On dit couramment « J'ai une idée », et c'est littéralement faux. On éprouve une sensation. Quelque chose sur la pointe d'un neurone, ou entre deux, demande à sortir, à s'incarner. Ce phénomène survient à la suite d'une observation, d'une lecture marquante. Le fil rouge en est la reconnaissance. Nous relions l'homme, la table sur un tableau, avec quelque autre personne réelle, quelque autre cuisine, quelques personne, situation connues de nous. Contiguïté. Parfois, impossible de relier. Cettre place, ce tableau-là n'évoquent rien, ne font rappel d'aucun souvenir, ne provoquent nul scintillement neuronal. Le vide. Nous n'avons pas de mots pour décrire, pour com-prendre.
Il arrive que tel tableau, tel élément du tableau ne se laisse pas reconnaître, mais ne soit pas non plus inconnu. Ainsi, le sourire de la Joconde que nous ne pouvons pas ne pas reconnaître comme un sourire de femme, mais sommes incapables de classer dans l'ordre du sens ou du sensible. Sourire aimant, perplexe, désabusé, sagace, mélancolique, confiant, ineffable... ?
Les associations sont des quasi-idées ou générent très vite des idées. Les deux se manifestent, s'invitent dans notre entendement sous la forme incontournable de mots. Elles n'existent qu'en mots. La recherche de sens n'est par conséquent que recherche de mots.

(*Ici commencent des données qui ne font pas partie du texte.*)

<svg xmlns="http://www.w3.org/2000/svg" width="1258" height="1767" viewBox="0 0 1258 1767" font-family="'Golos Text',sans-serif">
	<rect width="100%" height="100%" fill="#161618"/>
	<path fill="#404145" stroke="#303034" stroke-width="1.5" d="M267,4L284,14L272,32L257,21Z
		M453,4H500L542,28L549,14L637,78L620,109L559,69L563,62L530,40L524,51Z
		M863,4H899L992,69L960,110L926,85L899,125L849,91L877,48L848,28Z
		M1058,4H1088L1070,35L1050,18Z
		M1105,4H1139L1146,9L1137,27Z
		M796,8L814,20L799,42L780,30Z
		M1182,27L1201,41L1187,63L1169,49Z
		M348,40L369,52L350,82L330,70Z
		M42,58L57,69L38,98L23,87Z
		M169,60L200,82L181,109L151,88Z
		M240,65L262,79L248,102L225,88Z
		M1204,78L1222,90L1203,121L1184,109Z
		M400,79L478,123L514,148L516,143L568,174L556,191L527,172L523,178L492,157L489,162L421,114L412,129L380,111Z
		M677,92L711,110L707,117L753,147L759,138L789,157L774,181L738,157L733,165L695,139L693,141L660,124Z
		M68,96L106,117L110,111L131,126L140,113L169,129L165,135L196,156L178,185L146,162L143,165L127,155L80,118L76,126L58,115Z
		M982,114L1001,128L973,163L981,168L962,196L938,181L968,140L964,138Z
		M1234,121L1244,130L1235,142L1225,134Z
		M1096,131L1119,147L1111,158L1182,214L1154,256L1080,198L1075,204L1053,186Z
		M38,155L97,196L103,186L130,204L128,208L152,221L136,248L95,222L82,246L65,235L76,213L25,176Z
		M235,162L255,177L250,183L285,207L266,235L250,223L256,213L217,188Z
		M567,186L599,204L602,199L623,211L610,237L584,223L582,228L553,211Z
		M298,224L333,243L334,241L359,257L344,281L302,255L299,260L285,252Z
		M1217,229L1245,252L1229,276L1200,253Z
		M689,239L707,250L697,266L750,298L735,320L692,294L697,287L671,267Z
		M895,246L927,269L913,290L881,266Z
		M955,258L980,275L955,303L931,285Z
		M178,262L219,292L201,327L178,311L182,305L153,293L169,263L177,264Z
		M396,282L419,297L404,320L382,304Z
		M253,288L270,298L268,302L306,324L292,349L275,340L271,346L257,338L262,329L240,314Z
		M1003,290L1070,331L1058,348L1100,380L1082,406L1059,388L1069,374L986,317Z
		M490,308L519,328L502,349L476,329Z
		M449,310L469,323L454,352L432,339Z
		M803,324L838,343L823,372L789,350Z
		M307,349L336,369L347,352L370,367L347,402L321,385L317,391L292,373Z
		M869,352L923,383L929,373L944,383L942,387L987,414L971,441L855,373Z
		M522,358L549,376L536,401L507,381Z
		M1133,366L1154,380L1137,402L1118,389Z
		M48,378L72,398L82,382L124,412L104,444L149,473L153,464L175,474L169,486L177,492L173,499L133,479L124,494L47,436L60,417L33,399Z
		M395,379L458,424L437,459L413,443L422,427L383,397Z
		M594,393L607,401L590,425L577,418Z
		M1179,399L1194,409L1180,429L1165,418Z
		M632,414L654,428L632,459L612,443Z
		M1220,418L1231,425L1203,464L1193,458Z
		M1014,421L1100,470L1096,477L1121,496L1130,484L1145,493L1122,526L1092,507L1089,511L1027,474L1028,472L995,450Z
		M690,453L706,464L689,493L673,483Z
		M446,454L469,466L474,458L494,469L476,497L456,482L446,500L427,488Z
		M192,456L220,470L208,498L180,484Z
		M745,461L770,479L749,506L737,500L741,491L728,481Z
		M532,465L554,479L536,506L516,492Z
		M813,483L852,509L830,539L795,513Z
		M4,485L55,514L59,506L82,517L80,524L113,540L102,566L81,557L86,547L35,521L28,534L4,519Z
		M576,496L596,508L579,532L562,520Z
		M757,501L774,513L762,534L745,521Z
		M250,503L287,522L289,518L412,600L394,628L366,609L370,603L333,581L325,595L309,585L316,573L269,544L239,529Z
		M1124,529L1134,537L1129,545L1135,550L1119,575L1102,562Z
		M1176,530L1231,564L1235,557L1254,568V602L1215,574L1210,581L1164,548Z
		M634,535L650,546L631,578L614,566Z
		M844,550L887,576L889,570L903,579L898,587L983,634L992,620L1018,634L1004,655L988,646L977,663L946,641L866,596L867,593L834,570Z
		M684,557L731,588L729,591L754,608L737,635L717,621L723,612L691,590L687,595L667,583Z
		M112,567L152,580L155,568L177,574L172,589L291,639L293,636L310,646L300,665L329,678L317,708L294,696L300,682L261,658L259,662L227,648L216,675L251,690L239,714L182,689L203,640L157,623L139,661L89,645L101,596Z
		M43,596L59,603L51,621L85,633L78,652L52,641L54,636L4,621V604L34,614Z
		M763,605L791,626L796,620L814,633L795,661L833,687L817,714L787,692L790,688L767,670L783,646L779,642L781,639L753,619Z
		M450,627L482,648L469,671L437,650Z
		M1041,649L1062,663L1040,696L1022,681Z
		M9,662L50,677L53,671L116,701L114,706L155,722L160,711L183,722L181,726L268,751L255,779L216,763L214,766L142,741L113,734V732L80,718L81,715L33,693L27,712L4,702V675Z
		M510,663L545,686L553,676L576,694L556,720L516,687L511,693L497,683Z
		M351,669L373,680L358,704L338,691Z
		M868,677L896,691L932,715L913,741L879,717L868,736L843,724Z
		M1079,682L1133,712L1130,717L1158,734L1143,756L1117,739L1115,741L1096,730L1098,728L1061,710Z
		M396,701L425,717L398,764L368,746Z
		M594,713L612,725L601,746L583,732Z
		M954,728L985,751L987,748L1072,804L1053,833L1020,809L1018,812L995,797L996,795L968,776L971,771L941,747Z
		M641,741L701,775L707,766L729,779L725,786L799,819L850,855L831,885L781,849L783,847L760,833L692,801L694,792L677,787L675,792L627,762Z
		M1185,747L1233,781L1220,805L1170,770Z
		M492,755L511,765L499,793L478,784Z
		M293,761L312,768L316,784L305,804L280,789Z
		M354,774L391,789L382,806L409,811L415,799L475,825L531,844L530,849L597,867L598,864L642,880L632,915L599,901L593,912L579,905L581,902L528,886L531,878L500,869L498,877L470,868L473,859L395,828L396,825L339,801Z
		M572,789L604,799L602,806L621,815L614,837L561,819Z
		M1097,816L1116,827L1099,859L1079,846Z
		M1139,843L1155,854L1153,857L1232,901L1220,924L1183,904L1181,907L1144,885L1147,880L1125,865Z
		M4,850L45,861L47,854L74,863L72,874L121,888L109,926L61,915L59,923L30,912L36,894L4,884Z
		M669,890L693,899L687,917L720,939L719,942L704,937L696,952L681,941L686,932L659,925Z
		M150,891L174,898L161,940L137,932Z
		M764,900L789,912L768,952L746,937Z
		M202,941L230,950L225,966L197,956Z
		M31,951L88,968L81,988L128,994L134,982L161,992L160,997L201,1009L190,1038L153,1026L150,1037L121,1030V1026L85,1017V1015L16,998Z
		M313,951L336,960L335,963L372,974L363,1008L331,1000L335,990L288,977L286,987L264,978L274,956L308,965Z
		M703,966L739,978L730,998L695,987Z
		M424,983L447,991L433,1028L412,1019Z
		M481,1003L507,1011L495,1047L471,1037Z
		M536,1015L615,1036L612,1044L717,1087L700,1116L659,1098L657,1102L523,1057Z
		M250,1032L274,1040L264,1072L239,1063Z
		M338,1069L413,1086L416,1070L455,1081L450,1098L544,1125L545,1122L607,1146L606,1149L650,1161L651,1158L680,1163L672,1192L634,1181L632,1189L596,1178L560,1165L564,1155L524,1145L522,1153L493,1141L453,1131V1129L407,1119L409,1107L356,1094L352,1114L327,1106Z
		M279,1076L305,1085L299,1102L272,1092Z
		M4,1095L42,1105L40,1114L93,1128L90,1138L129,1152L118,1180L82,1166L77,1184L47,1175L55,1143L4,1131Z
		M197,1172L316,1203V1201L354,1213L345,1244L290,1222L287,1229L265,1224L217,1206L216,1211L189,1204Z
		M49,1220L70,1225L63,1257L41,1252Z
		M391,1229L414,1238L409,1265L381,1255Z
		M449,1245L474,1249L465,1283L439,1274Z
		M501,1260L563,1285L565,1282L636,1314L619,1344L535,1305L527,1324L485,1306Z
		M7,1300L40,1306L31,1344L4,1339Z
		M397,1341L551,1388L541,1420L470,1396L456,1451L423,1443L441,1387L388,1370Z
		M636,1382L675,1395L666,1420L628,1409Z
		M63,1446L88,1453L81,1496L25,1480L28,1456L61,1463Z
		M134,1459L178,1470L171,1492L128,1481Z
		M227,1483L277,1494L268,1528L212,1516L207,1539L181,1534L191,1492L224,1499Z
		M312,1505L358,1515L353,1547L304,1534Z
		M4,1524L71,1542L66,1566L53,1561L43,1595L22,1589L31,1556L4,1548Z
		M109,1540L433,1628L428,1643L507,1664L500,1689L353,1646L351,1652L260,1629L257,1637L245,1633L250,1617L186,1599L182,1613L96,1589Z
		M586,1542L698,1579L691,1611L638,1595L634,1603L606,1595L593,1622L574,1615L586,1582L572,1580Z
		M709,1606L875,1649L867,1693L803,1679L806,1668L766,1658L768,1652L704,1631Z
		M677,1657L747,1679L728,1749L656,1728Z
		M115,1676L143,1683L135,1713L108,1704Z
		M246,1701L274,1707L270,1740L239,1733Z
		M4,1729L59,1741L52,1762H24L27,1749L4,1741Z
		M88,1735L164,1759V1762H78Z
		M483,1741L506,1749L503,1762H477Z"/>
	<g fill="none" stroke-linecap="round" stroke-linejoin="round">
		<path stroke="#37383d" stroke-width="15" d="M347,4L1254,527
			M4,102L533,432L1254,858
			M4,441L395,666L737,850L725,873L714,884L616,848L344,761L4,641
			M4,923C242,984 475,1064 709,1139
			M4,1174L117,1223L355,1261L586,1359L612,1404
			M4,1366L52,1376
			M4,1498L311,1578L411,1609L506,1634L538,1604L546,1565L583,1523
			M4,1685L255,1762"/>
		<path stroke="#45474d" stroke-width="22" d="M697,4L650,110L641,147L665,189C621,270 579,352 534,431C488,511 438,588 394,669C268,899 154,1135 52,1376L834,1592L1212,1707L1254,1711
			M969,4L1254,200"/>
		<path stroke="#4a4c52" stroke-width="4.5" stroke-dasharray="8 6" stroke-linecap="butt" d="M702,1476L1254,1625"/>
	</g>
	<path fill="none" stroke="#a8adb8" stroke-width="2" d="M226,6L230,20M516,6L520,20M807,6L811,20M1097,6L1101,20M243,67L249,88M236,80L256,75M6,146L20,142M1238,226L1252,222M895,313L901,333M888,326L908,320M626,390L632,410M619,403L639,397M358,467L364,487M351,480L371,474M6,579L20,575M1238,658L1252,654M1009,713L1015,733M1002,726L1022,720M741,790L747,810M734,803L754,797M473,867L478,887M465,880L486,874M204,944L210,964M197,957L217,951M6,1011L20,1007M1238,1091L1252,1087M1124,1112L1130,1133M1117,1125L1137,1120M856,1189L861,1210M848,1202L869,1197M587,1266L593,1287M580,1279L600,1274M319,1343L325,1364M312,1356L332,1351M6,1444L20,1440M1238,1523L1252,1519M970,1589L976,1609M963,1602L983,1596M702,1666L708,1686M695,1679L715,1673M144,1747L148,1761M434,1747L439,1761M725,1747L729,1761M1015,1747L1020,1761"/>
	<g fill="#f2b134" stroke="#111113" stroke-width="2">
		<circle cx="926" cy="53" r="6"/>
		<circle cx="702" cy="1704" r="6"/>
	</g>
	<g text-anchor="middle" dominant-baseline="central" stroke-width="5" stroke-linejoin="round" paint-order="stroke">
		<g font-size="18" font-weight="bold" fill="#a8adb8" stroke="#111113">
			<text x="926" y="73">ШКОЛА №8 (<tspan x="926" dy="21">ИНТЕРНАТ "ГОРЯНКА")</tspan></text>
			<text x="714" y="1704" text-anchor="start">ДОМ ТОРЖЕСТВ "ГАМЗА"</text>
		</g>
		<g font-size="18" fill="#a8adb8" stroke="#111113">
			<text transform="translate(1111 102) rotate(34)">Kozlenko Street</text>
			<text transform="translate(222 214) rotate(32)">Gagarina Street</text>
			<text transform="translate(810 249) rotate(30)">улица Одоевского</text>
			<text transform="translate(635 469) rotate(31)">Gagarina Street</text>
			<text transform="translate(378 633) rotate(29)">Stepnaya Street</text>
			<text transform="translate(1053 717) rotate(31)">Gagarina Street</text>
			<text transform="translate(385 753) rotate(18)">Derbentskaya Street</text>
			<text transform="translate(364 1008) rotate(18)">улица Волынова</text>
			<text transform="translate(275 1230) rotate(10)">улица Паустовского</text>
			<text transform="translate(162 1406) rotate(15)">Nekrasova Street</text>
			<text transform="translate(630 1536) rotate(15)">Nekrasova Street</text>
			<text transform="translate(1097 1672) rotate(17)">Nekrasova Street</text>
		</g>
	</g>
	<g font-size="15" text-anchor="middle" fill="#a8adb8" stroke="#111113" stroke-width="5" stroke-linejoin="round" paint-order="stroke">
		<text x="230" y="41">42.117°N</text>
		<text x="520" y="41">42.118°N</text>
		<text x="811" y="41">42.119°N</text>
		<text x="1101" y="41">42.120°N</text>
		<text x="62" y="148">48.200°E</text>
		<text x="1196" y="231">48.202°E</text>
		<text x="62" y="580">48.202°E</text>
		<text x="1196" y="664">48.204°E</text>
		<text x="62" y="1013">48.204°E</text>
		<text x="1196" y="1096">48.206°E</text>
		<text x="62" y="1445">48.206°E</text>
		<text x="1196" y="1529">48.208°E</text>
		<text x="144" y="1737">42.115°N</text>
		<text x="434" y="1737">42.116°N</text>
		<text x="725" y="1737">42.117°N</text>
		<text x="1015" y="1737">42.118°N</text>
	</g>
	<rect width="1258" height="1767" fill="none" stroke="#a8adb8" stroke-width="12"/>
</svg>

De cette recherche automatique du mot définissant la sensation/connaissance que nous éprouvons devant une œuvre, un spectacle nouveau. naissent les nouvelles idées, par contiguïté, association. Sans langage pas d'idée. Sans idée pas de langage. Même pour « simplement » communiquer, il faut avoir l'idée de communiquer et d'un contenu de communication. Les mots ont besoin de nous, ils nous cherchent. N'est-ce pas le principe suprême de la poésie que de laisser les mots trouver l'âme du créateur ? Qui pourra sérieusement affirmer qu'il maîtrise l'écriture de tel ou tel texte, qu'il n'a pas, à un moment ou à un autre, laissé place à l'inspiration comme un spectateur et, saisi d'une exaltation sacrée, regardé se poser un à un les mots sur la page comme de noirs pétales ?

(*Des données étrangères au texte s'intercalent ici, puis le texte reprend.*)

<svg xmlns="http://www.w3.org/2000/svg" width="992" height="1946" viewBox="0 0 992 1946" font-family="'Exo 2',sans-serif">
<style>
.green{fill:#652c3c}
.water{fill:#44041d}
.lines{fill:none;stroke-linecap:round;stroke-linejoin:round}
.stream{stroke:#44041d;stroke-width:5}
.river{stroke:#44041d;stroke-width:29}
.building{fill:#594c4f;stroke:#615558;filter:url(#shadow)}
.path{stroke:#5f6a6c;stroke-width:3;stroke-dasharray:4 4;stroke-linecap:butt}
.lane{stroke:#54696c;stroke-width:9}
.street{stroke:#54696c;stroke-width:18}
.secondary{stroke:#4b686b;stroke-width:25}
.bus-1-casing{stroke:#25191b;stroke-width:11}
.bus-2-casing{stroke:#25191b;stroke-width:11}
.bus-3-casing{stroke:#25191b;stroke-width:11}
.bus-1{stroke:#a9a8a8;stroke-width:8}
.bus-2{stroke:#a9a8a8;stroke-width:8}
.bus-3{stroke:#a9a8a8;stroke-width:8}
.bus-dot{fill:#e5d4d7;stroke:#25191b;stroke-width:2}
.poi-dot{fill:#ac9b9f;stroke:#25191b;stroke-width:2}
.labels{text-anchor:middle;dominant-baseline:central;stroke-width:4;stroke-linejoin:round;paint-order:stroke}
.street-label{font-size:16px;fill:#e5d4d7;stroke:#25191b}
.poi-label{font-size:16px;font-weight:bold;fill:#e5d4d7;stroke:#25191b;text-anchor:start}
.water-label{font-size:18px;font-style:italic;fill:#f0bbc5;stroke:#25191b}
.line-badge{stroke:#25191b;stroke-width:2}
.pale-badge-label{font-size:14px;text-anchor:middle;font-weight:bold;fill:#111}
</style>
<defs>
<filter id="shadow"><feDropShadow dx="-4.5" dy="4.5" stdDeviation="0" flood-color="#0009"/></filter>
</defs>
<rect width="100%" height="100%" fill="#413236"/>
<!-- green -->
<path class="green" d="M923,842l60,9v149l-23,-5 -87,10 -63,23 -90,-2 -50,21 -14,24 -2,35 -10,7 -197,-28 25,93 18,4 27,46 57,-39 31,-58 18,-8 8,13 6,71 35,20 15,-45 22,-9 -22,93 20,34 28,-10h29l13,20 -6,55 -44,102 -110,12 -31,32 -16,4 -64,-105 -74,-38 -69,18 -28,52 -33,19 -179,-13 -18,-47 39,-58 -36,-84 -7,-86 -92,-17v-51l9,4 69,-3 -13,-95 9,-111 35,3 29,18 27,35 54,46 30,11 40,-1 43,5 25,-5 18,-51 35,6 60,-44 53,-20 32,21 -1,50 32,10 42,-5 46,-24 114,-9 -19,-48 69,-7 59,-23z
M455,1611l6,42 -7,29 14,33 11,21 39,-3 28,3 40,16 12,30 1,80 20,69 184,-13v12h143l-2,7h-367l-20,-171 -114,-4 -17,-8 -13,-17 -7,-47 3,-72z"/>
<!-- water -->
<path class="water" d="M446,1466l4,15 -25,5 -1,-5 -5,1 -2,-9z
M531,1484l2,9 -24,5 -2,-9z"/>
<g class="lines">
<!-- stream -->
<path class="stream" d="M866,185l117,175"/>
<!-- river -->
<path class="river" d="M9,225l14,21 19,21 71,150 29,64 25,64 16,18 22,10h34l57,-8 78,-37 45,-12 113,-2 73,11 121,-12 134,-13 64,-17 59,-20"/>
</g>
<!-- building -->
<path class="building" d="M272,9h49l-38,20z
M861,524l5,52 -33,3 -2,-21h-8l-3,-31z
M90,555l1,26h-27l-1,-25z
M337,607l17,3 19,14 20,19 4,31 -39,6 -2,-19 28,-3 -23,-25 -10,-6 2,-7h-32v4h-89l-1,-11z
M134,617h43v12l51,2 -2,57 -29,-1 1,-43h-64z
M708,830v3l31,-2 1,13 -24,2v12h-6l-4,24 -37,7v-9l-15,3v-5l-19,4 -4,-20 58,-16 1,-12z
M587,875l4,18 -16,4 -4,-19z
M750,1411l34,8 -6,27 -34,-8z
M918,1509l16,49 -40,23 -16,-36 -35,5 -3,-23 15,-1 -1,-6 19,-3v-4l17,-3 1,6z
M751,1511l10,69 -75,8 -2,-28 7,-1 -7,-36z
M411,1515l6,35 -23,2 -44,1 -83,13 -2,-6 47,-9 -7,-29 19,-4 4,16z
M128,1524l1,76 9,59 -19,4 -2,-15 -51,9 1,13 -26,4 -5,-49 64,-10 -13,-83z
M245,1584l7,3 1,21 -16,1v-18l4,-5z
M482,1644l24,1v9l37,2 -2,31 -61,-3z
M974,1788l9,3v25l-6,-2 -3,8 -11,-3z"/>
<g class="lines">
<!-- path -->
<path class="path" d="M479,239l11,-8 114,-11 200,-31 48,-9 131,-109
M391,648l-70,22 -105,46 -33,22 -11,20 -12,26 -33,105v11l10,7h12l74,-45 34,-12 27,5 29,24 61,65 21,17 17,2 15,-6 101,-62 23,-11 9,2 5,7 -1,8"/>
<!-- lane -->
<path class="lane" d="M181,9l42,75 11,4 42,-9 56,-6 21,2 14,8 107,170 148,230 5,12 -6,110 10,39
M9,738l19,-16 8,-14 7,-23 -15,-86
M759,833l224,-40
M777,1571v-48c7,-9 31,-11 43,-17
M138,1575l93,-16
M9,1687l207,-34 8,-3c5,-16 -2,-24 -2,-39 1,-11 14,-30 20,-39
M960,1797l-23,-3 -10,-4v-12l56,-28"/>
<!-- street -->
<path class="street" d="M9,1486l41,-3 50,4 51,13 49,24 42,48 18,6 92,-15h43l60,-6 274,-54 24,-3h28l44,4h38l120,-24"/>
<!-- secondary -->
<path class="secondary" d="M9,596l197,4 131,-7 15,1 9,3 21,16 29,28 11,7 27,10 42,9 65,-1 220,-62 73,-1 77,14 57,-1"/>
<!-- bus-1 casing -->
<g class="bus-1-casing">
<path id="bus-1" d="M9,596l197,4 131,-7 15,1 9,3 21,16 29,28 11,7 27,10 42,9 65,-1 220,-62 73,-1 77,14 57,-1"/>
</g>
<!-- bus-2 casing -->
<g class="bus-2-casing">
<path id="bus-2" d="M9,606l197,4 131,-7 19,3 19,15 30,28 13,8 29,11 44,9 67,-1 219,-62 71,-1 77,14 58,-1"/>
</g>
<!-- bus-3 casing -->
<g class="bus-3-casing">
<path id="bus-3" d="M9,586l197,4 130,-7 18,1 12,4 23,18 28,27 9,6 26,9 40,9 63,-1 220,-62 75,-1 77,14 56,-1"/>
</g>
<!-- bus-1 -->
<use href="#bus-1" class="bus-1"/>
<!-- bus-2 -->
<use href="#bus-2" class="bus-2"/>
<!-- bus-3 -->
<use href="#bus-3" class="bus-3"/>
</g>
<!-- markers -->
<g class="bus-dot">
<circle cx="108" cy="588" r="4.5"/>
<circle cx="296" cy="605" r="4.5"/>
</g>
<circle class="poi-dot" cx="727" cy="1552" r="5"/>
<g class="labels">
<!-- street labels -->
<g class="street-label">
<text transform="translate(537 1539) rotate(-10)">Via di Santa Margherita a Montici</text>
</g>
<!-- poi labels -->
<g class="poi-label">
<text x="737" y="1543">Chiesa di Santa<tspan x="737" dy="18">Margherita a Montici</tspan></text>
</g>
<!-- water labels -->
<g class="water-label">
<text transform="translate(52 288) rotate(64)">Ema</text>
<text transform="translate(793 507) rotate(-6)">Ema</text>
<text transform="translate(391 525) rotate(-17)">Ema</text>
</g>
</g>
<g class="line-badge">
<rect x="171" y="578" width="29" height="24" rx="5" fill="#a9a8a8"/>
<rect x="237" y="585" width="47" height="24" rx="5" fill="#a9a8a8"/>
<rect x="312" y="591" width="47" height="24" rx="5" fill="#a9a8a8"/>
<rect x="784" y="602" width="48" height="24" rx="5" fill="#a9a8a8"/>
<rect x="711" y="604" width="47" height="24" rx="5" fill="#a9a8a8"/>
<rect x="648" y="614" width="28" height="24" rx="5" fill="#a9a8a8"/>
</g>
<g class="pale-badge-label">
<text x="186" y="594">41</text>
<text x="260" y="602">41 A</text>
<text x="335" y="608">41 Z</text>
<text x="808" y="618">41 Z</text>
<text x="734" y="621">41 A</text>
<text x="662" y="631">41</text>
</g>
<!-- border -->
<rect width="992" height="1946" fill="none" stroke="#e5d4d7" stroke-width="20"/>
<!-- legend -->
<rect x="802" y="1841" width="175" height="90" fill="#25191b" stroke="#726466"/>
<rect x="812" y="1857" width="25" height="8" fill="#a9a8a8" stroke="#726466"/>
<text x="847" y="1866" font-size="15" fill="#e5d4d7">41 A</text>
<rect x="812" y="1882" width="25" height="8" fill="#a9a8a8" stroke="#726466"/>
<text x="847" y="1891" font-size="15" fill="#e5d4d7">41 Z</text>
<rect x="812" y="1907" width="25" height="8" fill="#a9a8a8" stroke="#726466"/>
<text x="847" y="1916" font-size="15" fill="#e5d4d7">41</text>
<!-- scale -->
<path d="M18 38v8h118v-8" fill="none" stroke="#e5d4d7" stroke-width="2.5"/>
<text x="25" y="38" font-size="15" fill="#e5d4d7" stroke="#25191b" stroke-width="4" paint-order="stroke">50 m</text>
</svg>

Tout de même, l'histoire petite et grande ? On ne peut conditionner l'existence du réel à l'existence des mots. Mes souvenirs, mes visions, les chocs sensibles que j'ai reçus génèrent des idées aussi, c'est une évidence...
Je peine là-dessus. Impossible de décider qui du sensible ou du langage domine, jusqu'à ce que me vienne un autre angle. La question qui tente de se dissimuler maladroitement derrière cette opposition binaire et frontale, je la vois maintenant. Pourquoi est-ce si important de choisir ?
Les mots divaguent dans ma tête. Me vient un mot-image, un masque. Il s'efface tout de suite, se fond, se démultiplie, se pose sur d'innombrables visages de manifestants. Chacun a la figure dissimulée sous ce même masque. Un est multitude. Personne, ou presque, dans nos contrées, n'ignore de quel film provient ce mot-vision. Dans ce film1, c'est toute une dialectique individu-collectif qui se développe, avec focus sur le héros, cinéma états-unien oblige. La multitude lui a offert la possibilité de faire vivre sa singularité et, finalement, par lui elle aura la possibilité de devenir myriade de singularités, Quoiqu'il en soit, singularité. La multitude est condition de possibilité pour la singularité et la singularité l'objectif final du héros comme celui de la multitude. Travelling singularité débouchant sur le style émargeant de la pâte académique, du brouillard ordinaire pour orner le roman d'un fil rouge qui, défait, ne laisserait plus qu'un tissu informe.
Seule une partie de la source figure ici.